Unicode atoms in Elixir follow the identifier rule above with the following modifications:

<Start> includes the code point _ (005F)
<Continue> includes the code point @ (0040)

Note that all Elixir operators are also valid atoms. Therefore :+, :@, :|>, and others are all valid atoms. The full description of valid atoms is available in the Syntax Reference, this document covers only the rules for identifier-based atoms.

Variables

Variables in Elixir follow the identifier rule above with the following modifications:

<Start> includes the code point _ (005F)
<Start> must not include Lu (letter uppercase) and Lt (letter titlecase) characters

R3. Pattern_White_Space and Pattern_Syntax Characters

Elixir supports only code points \t (0009), \n (000A), \r (000D) and \s (0020) as whitespace and therefore does not follow requirement R3. R3 requires a wider variety of whitespace and syntax characters to be supported.

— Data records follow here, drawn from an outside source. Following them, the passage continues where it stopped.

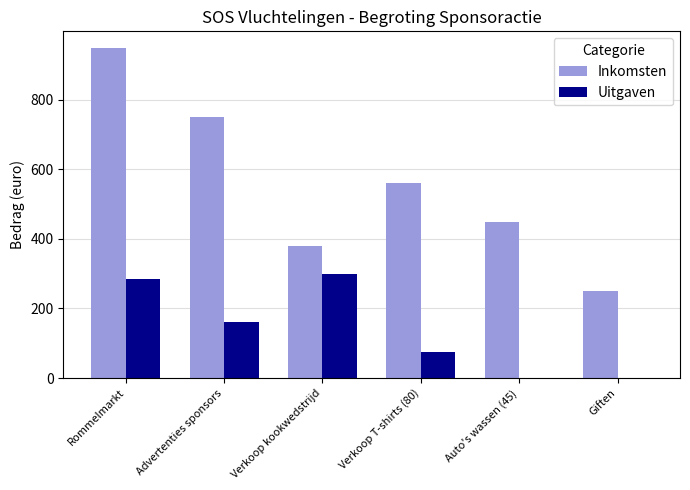

What is the maximum value shown in the chart?

950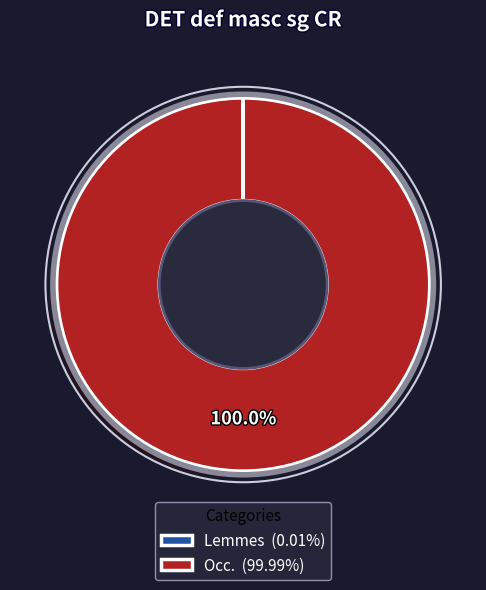

Is there a majority slice in this chart?

Yes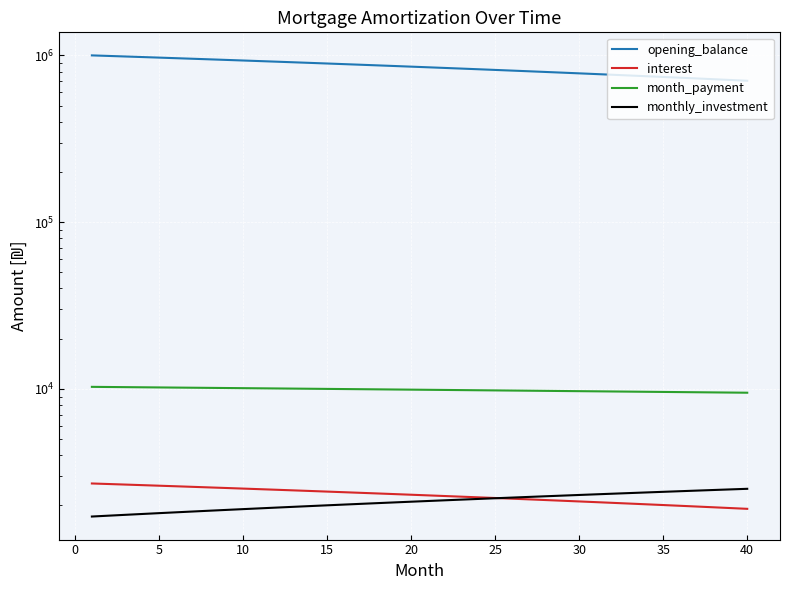

True or false: monthly_investment and month_payment intersect in this chart.

False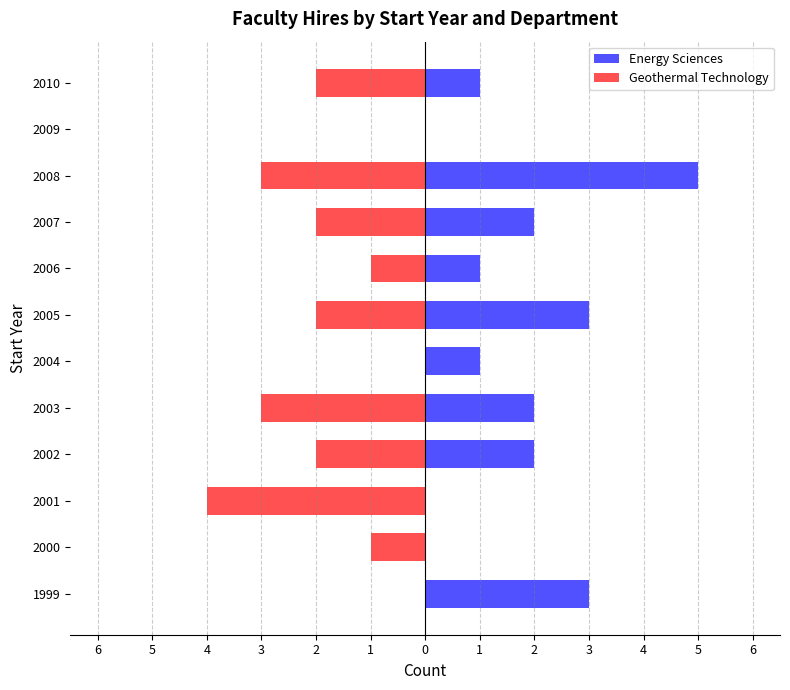

What is the spread (max minus min) of values at 2002?

4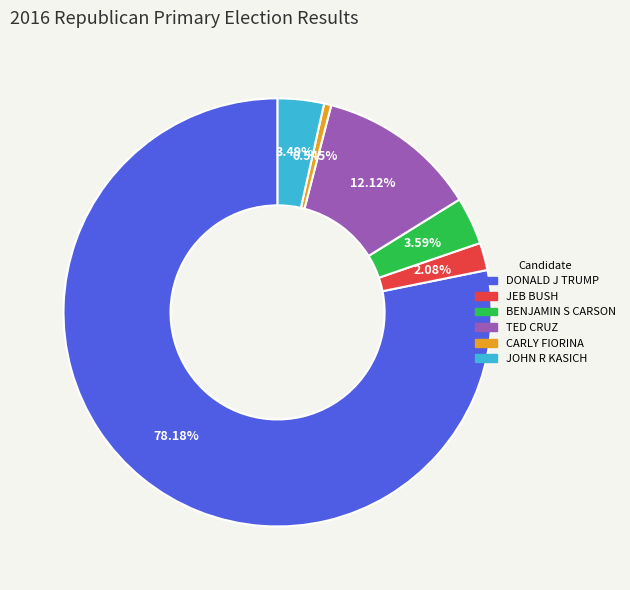

To the nearest percent, what portion does JOHN R KASICH represent?

3%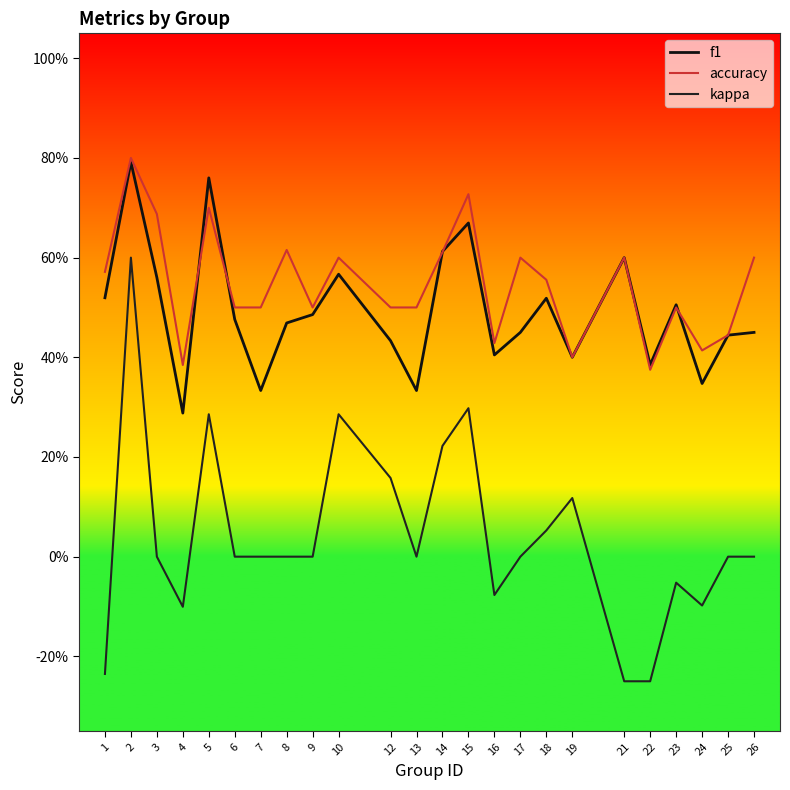

Is the value of f1 at 16 greater than the value of kappa at 7?

Yes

R6. Filtered Normalized Identifiers

Identifiers in Elixir are case sensitive.

Elixir requires all atoms and variables to be in NFC form. Any other form will fail with a relevant error message. Quoted-atoms and strings can, however, be in any form and are not verified by the parser.

In other words, the atom :josé can only be written with the code points 006A 006F 0073 00E9. Using another normalization form will lead to a tokenizer error. On the other hand, :"josé" may be written as 006A 006F 0073 00E9 or 006A 006F 0073 0065 0301, since it is written between quotes.